Repeat the data below word for word.

> _Data segment_
::::::::::
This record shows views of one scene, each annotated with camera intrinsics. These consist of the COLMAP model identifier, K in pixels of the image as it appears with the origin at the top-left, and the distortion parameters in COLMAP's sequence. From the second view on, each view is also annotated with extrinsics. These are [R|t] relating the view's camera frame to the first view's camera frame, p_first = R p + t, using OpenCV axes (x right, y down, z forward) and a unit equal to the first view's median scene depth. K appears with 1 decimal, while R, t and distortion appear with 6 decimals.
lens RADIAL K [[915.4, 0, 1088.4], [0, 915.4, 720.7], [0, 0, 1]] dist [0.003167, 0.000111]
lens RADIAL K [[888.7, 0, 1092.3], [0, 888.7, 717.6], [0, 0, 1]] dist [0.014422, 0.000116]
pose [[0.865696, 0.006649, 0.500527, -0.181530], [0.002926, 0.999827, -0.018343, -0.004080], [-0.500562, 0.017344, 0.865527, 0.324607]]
::::::::::
> _Response_
This record shows views of one scene, each annotated with camera intrinsics. These consist of the COLMAP model identifier, K in pixels of the image as it appears with the origin at the top-left, and the distortion parameters in COLMAP's sequence. From the second view on, each view is also annotated with extrinsics. These are [R|t] relating the view's camera frame to the first view's camera frame, p_first = R p + t, using OpenCV axes (x right, y down, z forward) and a unit equal to the first view's median scene depth. K appears with 1 decimal, while R, t and distortion appear with 6 decimals.
lens RADIAL K [[915.4, 0, 1088.4], [0, 915.4, 720.7], [0, 0, 1]] dist [0.003167, 0.000111]
lens RADIAL K [[888.7, 0, 1092.3], [0, 888.7, 717.6], [0, 0, 1]] dist [0.014422, 0.000116]
pose [[0.865696, 0.006649, 0.500527, -0.181530], [0.002926, 0.999827, -0.018343, -0.004080], [-0.500562, 0.017344, 0.865527, 0.324607]]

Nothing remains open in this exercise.